WHAT TO PRODUCE: Please retype every entry as written, and keep the pictures out.

Data extracted from a collection
--*--

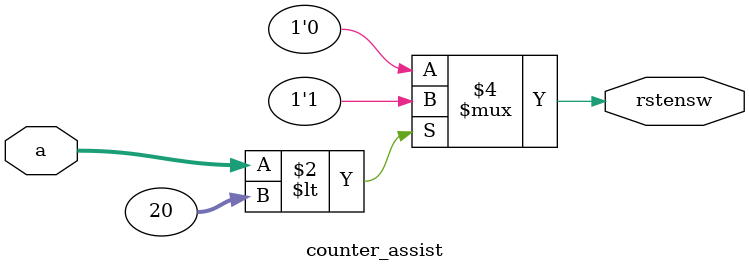
<source format=v>
`timescale 1ns / 1ps


module counter_assist(
    input [15:0] a,
    output reg rstensw
    ); 
 parameter target = 20;
 always@(a)
 begin
 if(a<target)
 rstensw<=1;
 else
 rstensw <=0;
  end
endmodule

</source>
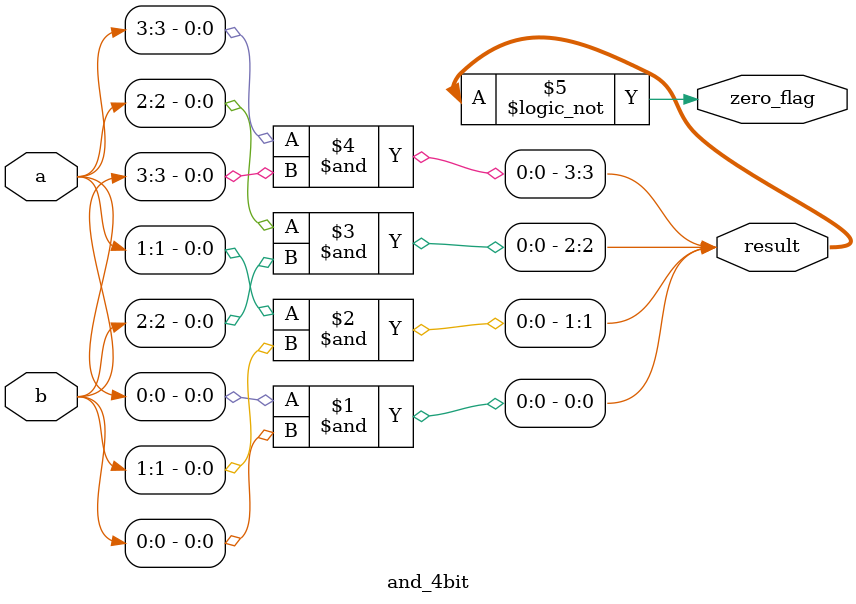
<source format=sv>
module and_4bit(
  input logic [3:0] a,
  input logic [3:0] b,
  output logic [3:0] result,
  output logic zero_flag
);

	assign result[0] = a[0] & b[0];
  assign result[1] = a[1] & b[1];
  assign result[2] = a[2] & b[2];
  assign result[3] = a[3] & b[3];

  // Set flags
  assign zero_flag = (result == 4'b0000);

endmodule
</source>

--*--

TASK SOLUTION:
<source format=v>
`timescale 1ns / 1ps


module counter_assist(
    input [15:0] a,
    output reg rstensw
    ); 
 parameter target = 20;
 always@(a)
 begin
 if(a<target)
 rstensw<=1;
 else
 rstensw <=0;
  end
endmodule

</source>
<source format=sv>
module and_4bit(
  input logic [3:0] a,
  input logic [3:0] b,
  output logic [3:0] result,
  output logic zero_flag
);

	assign result[0] = a[0] & b[0];
  assign result[1] = a[1] & b[1];
  assign result[2] = a[2] & b[2];
  assign result[3] = a[3] & b[3];

  // Set flags
  assign zero_flag = (result == 4'b0000);

endmodule
</source>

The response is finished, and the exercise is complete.